SOURCE DATA:
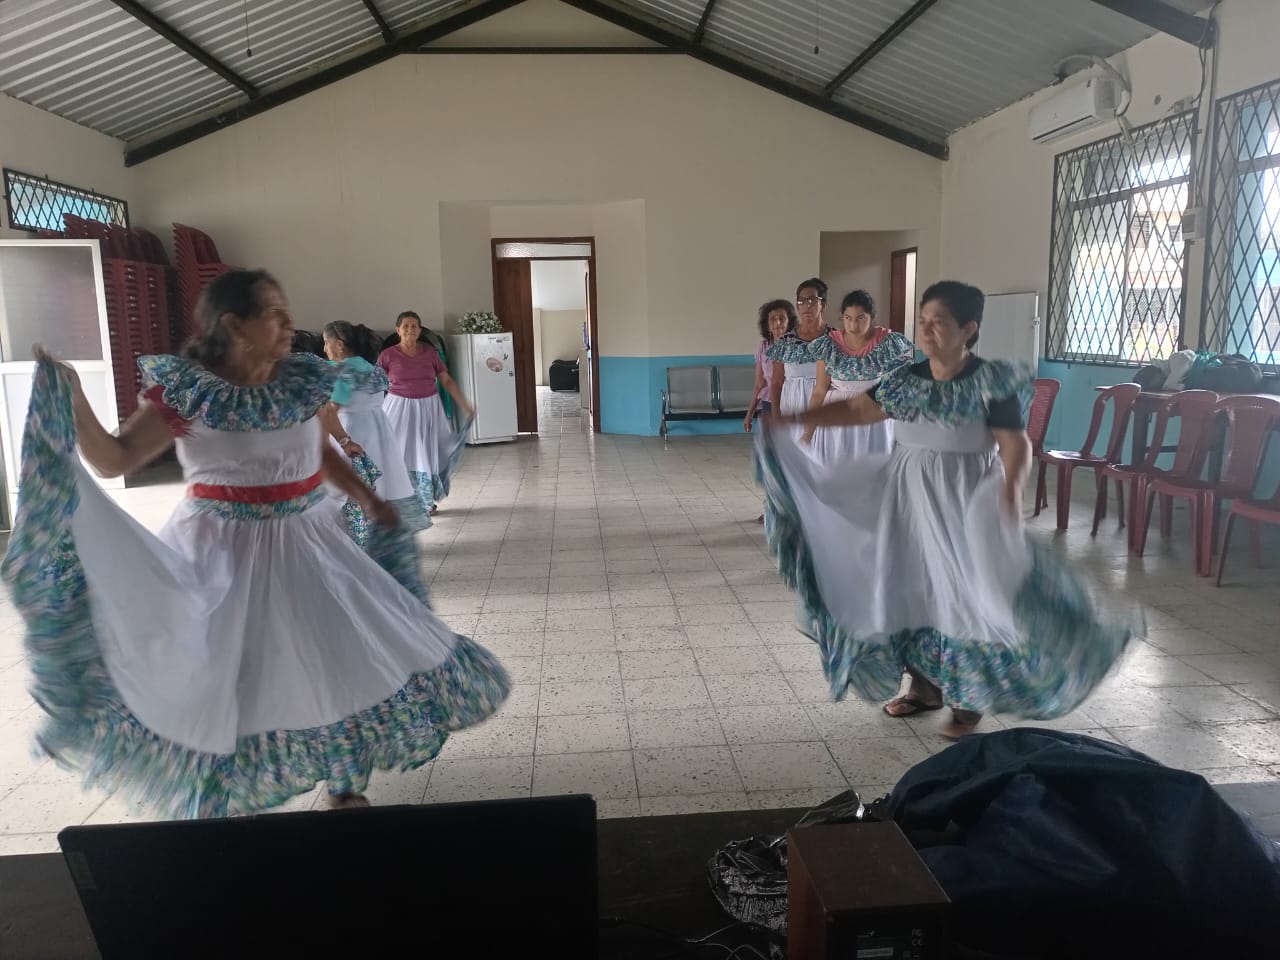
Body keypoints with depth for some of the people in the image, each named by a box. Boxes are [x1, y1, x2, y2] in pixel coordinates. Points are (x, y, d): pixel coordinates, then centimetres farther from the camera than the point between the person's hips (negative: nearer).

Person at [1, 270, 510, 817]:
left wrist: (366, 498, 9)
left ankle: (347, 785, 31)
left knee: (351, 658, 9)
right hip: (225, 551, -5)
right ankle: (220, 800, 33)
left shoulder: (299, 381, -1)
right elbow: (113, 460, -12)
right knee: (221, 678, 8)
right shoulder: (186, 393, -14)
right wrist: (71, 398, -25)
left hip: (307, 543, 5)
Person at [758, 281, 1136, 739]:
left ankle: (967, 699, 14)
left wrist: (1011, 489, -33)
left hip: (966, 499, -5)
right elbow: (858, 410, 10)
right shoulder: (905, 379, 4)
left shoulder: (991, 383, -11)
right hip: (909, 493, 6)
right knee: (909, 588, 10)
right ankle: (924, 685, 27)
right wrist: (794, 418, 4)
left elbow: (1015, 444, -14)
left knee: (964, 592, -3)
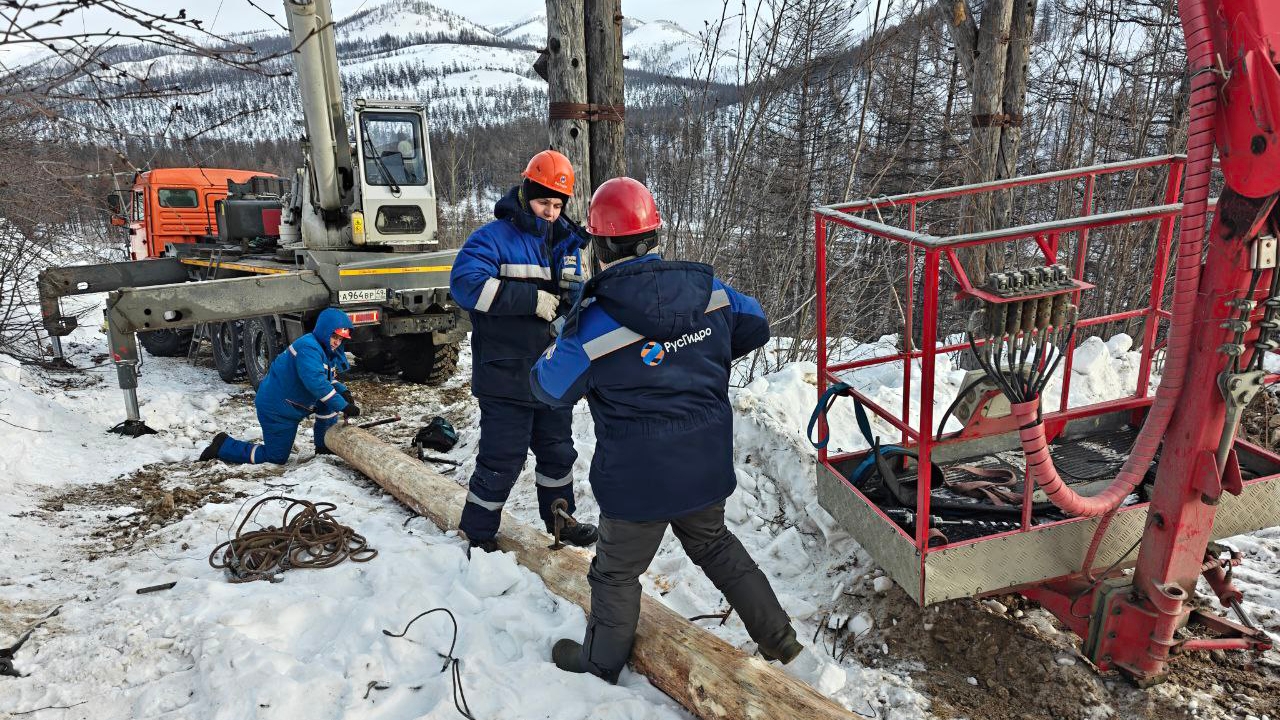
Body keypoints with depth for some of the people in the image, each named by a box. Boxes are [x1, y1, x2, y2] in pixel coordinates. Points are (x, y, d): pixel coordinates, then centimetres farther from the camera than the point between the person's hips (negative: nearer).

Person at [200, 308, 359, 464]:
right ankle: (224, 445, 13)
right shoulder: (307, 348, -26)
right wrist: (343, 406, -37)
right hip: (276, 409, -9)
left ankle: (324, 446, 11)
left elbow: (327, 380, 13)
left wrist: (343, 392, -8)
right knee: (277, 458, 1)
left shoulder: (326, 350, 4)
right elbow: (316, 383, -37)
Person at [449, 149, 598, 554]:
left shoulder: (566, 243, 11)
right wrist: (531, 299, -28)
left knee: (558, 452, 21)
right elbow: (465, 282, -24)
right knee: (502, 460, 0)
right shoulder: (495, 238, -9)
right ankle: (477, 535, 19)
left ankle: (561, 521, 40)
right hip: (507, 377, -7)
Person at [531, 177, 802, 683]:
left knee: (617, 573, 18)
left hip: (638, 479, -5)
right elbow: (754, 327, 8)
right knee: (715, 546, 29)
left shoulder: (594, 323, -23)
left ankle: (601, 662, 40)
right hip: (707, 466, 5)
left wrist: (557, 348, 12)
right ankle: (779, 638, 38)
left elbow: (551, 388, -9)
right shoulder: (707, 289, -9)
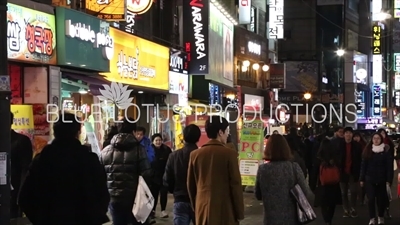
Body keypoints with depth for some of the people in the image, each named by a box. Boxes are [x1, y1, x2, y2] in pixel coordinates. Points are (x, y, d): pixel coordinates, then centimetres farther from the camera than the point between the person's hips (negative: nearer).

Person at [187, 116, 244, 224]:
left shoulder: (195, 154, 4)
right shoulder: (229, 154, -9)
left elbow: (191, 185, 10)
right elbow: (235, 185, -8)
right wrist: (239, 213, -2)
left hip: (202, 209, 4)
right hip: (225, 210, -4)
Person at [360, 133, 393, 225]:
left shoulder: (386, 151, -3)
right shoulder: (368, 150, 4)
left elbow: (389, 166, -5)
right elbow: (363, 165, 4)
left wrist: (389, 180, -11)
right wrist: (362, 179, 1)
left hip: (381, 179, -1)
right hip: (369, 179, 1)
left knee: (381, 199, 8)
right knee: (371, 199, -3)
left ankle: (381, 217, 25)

EXERCISE DETAILS: Pick out every line in the entries above that contains the word "knee", and copy each one.

FINISHED TASK:
left knee: (351, 658, 9)
right knee: (221, 678, 8)
right knee: (909, 588, 10)
left knee: (964, 592, -3)
right knee: (277, 458, 1)
left knee: (558, 452, 21)
right knee: (502, 460, 0)
left knee: (617, 573, 18)
right knee: (715, 546, 29)
left knee: (381, 199, 8)
right knee: (371, 199, -3)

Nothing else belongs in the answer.